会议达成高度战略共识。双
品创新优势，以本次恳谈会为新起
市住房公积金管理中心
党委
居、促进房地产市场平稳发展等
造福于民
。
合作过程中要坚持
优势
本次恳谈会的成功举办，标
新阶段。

************

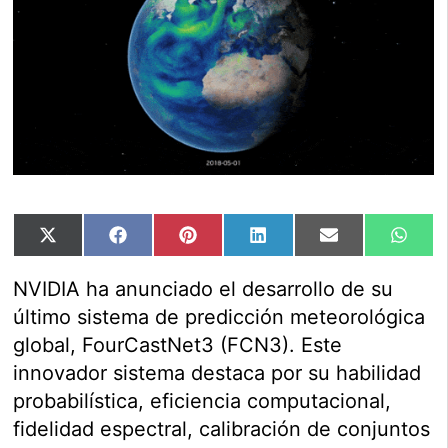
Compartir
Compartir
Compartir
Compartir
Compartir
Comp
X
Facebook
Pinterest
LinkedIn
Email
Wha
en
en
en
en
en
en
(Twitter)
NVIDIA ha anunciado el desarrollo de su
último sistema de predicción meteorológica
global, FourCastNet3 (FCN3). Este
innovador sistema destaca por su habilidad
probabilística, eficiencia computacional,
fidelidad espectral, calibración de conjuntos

************

▸ **ABOUT THIS EXERCISE**
Check the entries above for the word "sistema" and copy every line where it turns up.

▸ **THE ANSWER**
último sistema de predicción meteorológica
innovador sistema destaca por su habilidad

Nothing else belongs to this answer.